What the task asks: Continue the essay about a mother's laughter and stories, picking up right after its last sentence.

Page extract:
•••
There’s a most specific moment in a recurring dream I have, a flash of an instant just before waking, where if I could I would rise from sleep and run to the kitchen and find my mom there smiling. In the dream, she is present but always just out of my line of sight. I can hear her voice, sense her presence, even sometimes smell the deep South delights that were her hallmark on days when troubled souls just needed pinto beans and cornbread or some fried sweet potato pies. I can’t help but think Heaven has put on a few pounds since she moved in the neighborhood 19 years ago, at the far too young age of 62. I know her laughter is welcomed there, her stories never grow old there.
Her laughter was raucous, filling the space she was in to the full. As a child, it was a homing device. As a teen, it was cause for eye-rolling embarrassment. As an adult, I didn’t consider it much at all. I think about it often now. Recently, I was in Guatemala with a group of folks—some who have known me for years, and others who became new family on the journey. We had all gone our separate ways late one afternoon for a bit of shopping at a local Mercado. “It was easy to find you,” one of the teammates said to me as she rounded the corner of one of the shops. “I heard your laughter.” There it was. Mom’s DNA living out its legacy in me.
And she loved to tell stories—she loved to reminisce about first steps and mishaps and the things she just knew and the things she would have never expected. Her stories were colorful and detailed and always connected to other stories of other lives that came before, and they went on just a bit longer than the subject of them ever found comfortable. I wondered in my younger days why the stories were so important to her, and thought often that she would do well to keep them to herself. I was particularly uncomfortable with the stories she shared that wove me into the storyline, even though the smile on her face as she spoke was a gift. Now, I see those stories as bits of stained glass taking shape to craft a bigger story of shattered things becoming glorious when they are moved by God into position to catch the light. Maybe that’s why I love to listen to stories now. Maybe that’s why I love to tell them.
Legacy lives in us, even when we don’t notice its presence.
•••
Collected data
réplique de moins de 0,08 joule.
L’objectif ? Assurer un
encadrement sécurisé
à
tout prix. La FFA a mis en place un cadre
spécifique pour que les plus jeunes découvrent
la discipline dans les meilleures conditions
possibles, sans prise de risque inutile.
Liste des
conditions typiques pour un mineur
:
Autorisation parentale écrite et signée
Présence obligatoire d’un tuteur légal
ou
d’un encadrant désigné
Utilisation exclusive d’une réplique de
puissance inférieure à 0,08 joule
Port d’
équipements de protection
•••
Solved problem:
You’d think I’d have more pictures of us together, but right now a faded slide from a special Christmas morning will do. My mom, Mousetrap, a giant purple poodle that ended up occupying most of my bed, and me with a bad perm would certainly be the stuff of stories.
Why am I writing this? Perhaps it’s because I dreamt the dream again, and the fragrance of those fried sweet potato pies is still lingering. Perhaps it’s because I long to hear her laughter one more time and roll my eyes as she talks about what a mess I used to be in the kitchen or how she used to hear my voice call her name long after I had moved into my own place. Perhaps it’s because I’d love to know what stories she’d share with all the people she never got to meet—her grandson’s beautiful bride and her precious great-grandkids and the friends who have wrapped around her daughter and given her courage to pursue big dreams no matter the outcome.
What wonderful new stories would then be told.
Or perhaps, this moment exists simply to remind you and me to embrace the embarrassment of someone who loves us, someone who laughs too loud or tells the stories or does any manner of clumsily tender things in ways we would love to change or adapt or simply discard. Let those who love you gush about you and make moments awkward and loudly show their affection. You just might find yourself one day being known by your big laughter and the stories you tell.
Yes, legacy lives in all of us, even when we don’t notice its presence. We’re in this together, you know.